|Pasta e Fagioli Soup, from a recipe by Marcella Hazan, who died Sunday at age 89.|
New York Times: “Marcella Hazan, 1924-2013: Changed the Way Americans Cook Italian Food,” by Kim Severson.
I cannot recall when I first became aware of Marcella Hazan, but I’ve since learned how pervasive her influence is on Americans’ cooking of Italian dishes. In the last year, having familiarized myself with her Essentials of Classic Italian Cooking cookbook, from which I made Bolognese Lasagna and Pasta e Fagioli soup, I’ve grown to appreciate her techniques and bold flavors. So I was sad to learn the esteemed cookbook author died in her home on Sunday. Severson deftly summarizes Hazan’s life story, from her Italian origins through her early days in New York when she started cooking, onto her later years as a successful cookbook writer (with much assistance from her husband, as she never learned to write in English).
I also recommend checking out the Washington Post’s article by Tim Carman about Hazan’s influence on D.C. chefs, who are adding dishes to their menus this week in tribute to her.
Forbes: “Barilla Earns Gay Boycott, Learns Taking Sides Is Bad For Business,” by Laura Heller.
Italian pasta-maker Barilla pulled a “spaghetti-uh-oh” last week when its chairman, Guido Barilla, made anti-gay remarks during an Italian radio broadcast, claiming Barilla would never make an advertising spot depicting a family headed by a same-sex couple. The story has been widely reported. I liked Heller’s in particular because she explores the potential business implications of the misstep, citing statistics about the buying power of LGBT Americans. Also worth reading is Slate’s story by Lorenza Antonucci, which explores how the story impacts LGBT Italians. In the past, I’ve championed Barilla pasta on my site, but Mr. Barilla suggested that gays that don’t like what he’s said can eat another pasta. Done. No More Barilla on Cook In / Dine Out.

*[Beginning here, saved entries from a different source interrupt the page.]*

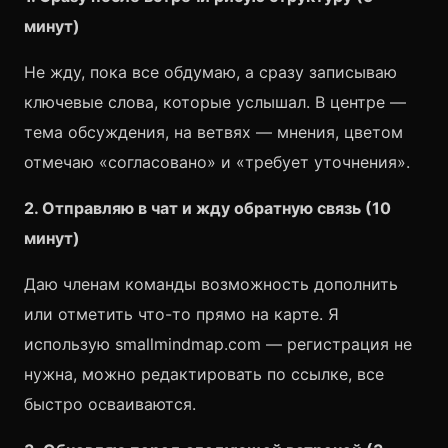
минут)
Не жду, пока все обдумаю, а сразу записываю
ключевые слова, которые услышал. В центре —
тема обсуждения, на ветвях — мнения, цветом
отмечаю «согласовано» и «требует уточнения».
2. Отправляю в чат и жду обратную связь (10
минут)
Даю членам команды возможность дополнить
или отметить что-то прямо на карте. Я
использую smallmindmap.com — регистрация не
нужна, можно редактировать по ссылке, все
быстро осваиваются.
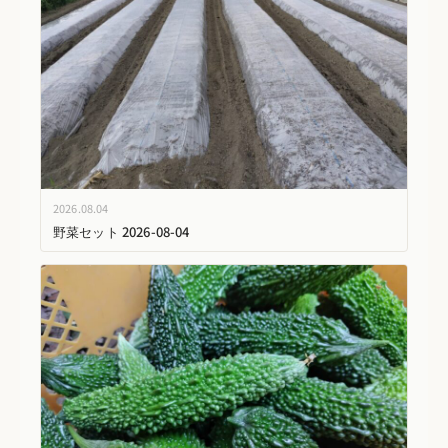
2026.08.04
野菜セット 2026-08-04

Washington Post: “D.C. chefs making cauliflower a star,” by David Hagedorn.
For whatever reason, I’ve had a hankering to try some new cauliflower dishes lately. Perhaps subconsciously I was picking up on the trend that David Hagedorn also observed: cauliflower is the new Brussels sprouts. He writes about how D.C. chefs like Victor Albisu (Del Campo), Mike Isabella (Graffiato/Kapnos) and Nick Stefanelli (Bibiana) are embracing the vegetable and using it in new and interesting ways. I’m particularly intrigued by the idea of using grated cauliflower in place of rice in risotto, a technique employed by Aaron McCloud (Cedar) and Bart Vandaele (B Too). Cauliflower risotto is among the several delicious recipes Hagedorn included with the article.
New York Times – The Taco Issue
Like tacos? I certainly do, and I was impressed by the Times' haul of Taco-themed stories in this week's Dining section, including:
- “Critic's Notebook: Making a Stand-Up Meal of the Sit-Down Taco,” by Pete Wells. New York is awash in restaurant tacos, but unfortunately few that are really great.
- “Masa Offers the Kernels of a Culture,” by Julia Moskin gives a nice overview of the corn flour that forms the basis of corn tortillas and many other Mexican foods.
- “City Kitchen: The Unstuffy Taco,” by David Tanis offers several taco recipes.
- “The Softness, the Crunch, the Nostalgia of the Fish Taco,” by Jeff Gordinier.
- “Go Deeper into Mexico with Mezcal,” by Florence Fabricant explores tequila’s smoky cousin and offers several cocktail recipes.
- “What's in It: That Nacho Dorito Taste,” by Michael Moss chronicles the allure of the best-selling snack chip. From the accompanying interactive graphic I learned that Nacho Cheese Doritos really do contain real cheese (romano).
NPR: “Birch For Breakfast? Meet Maple Syrup's Long-Lost Cousins,” by Nevin Martell.
When it comes to tree syrups, maple is really the only game in town. Ever wonder why? Martell explores the potential market for other syrups, including those made from birch and black walnut trees. Cost is an obvious reason: a gallon of maple syrup is produced from 34 gallons of maple sap, but it takes over 100 gallons of birch syrup to produce the same quantity of syrup. But these alternative tree syrups sound interesting, especially smoky-woodsy hickory syrup.